American rabbi (1845–1912)

Michaelis Machol (November 18, 1845 – August 26, 1912) was a German-born American rabbi who ministered in Cleveland for thirty years.

== Life ==
Machol was born on November 18, 1845, in Kolmar, Posen, Prussia, the son of Zadik and Esther Machol. His father was a merchant.

Machol attended the Schneidemuehl gymnasium. He then attended the University of Breslau as a special student from 1866 to 1869, and in 1869 he received a Ph.D. from the University of Jena. He also attended the teachers' department of the Jewish Theological Seminary of Breslau and was ordained a rabbi. In 1869, he immigrated to America and became rabbi of Temple B’nai Jeshurun in Leavenworth, Kansas. He served as rabbi there until 1872, when he was named associate rabbi of Kehilath Anshe Maarav in Chicago, Illinois, under Liebman Adler.

In 1876, he became rabbi of Anshe Chesed in Cleveland, Ohio, a position he held until he retired as rabbi emeritus in 1907. There, he advanced a moderate Reform Judaism by instituting occasional English sermons, installing an organ, and moving to uncover heads, but demonstrated personal Conservative leanings in sermons and articles that opposed the destruction of every ceremony. As rabbi, he oversaw the congregation's growth in the 1880s. He helped organize new buildings for the congregation in 1887 and 1912. In 1890, he worked out an agreement with Temple Tifereth-Israel to jointly own the Mayfield Cemetery.

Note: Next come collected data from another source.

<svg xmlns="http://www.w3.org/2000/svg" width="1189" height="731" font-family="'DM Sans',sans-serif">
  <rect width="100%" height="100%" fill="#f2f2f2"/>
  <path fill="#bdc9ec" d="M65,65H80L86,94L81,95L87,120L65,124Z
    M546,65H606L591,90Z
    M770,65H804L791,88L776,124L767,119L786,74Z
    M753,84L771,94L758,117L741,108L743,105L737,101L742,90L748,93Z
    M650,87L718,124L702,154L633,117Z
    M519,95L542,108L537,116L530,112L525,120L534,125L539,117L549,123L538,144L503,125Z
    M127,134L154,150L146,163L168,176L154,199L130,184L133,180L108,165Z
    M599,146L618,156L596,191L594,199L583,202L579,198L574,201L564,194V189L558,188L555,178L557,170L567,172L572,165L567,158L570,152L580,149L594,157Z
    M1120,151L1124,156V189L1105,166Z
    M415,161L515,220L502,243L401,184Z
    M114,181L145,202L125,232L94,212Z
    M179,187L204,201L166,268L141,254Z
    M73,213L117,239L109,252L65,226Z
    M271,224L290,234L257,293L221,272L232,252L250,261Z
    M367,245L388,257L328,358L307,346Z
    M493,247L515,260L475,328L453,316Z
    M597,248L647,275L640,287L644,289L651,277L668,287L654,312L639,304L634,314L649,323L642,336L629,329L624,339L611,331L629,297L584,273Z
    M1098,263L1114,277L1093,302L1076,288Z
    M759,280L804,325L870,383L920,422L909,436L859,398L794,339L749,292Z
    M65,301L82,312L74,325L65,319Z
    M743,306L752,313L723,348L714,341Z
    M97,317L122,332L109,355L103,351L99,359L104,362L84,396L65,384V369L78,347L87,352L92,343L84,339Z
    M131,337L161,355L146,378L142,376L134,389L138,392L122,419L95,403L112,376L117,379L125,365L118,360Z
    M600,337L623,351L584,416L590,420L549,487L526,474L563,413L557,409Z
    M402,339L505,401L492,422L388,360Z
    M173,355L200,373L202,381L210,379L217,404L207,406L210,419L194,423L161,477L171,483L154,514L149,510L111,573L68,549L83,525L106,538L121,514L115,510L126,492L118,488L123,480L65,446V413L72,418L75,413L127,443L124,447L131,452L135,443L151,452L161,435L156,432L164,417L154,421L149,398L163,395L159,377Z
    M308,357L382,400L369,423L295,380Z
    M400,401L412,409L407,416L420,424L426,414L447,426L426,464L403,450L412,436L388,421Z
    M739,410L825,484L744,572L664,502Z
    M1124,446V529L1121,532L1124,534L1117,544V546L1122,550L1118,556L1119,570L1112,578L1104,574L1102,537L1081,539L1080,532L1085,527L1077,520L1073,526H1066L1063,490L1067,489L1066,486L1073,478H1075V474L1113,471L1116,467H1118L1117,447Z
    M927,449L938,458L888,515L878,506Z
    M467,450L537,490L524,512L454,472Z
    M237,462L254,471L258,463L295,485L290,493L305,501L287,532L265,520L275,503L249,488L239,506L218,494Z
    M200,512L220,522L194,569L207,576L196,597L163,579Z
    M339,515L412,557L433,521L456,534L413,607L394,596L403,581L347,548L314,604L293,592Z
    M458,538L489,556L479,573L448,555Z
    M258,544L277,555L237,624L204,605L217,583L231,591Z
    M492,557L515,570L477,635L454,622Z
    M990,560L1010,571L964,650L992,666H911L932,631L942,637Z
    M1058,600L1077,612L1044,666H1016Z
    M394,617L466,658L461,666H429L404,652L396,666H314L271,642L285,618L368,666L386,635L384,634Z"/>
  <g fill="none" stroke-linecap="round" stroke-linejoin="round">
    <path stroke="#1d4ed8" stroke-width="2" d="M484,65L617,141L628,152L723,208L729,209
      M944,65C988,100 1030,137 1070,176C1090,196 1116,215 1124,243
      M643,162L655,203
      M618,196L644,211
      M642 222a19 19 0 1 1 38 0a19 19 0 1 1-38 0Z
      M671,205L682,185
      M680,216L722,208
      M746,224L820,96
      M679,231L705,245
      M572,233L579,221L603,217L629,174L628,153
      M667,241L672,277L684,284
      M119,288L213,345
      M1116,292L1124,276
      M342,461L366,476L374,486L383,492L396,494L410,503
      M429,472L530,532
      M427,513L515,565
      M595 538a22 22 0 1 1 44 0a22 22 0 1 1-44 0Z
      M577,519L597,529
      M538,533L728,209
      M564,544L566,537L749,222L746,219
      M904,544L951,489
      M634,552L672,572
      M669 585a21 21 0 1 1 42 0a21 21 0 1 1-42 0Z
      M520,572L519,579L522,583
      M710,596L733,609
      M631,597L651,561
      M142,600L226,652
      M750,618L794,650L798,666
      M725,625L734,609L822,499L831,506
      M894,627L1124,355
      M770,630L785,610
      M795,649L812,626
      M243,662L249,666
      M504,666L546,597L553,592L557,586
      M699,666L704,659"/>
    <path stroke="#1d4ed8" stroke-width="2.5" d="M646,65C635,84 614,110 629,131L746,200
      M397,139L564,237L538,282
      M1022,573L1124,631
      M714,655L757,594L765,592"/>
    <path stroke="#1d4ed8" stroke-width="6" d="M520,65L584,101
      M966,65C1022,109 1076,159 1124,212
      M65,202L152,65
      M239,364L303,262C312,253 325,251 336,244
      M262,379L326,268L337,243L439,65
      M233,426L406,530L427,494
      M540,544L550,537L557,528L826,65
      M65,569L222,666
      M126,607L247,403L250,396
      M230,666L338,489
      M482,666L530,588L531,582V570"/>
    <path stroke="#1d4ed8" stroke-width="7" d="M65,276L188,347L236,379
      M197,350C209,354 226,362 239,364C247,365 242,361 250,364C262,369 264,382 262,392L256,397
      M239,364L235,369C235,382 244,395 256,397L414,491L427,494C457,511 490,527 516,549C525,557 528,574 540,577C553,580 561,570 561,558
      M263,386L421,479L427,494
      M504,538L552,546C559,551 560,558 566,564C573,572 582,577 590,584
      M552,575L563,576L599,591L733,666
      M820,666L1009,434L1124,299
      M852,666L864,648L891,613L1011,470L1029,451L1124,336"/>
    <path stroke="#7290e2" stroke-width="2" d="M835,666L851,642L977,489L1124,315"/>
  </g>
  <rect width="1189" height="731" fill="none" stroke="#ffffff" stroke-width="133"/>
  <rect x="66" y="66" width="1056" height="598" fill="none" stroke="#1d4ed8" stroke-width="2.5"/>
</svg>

In 1901, he joined other rabbis and lay leaders in opposing the Cleveland school board's decision to begin every day with the Lord's Prayer, the Ten Commandments, and the 23rd Psalm. He was succeeded by Rabbi Louis Wolsey in 1906.

Machol was a member of the Freemasons. In 1871, he married Minnie Rosenthal, daughter of Rabbi Bernhard Rosenthal of Württemberg. Their children were Jacob, Henry, Bernhard, Gertrude, and Ernest.

Machol died in the West Vernon Hotel in Denver, Colorado, on August 26, 1912. He was visiting his son Henry in Idaho Springs with his wife, but he suffered a stroke in Denver while on his way home. He died a few days later. His funeral in the Mayfield chapel in Cleveland was attended by, among other people, the Anshe Chesed board of trustees and the officers and executive board of the Cleveland Council of Jewish Women. The funeral was conducted by Rabbi Louis Wolsey and Rabbi Samuel Wolfenstein. He was buried in Mayfield Cemetery.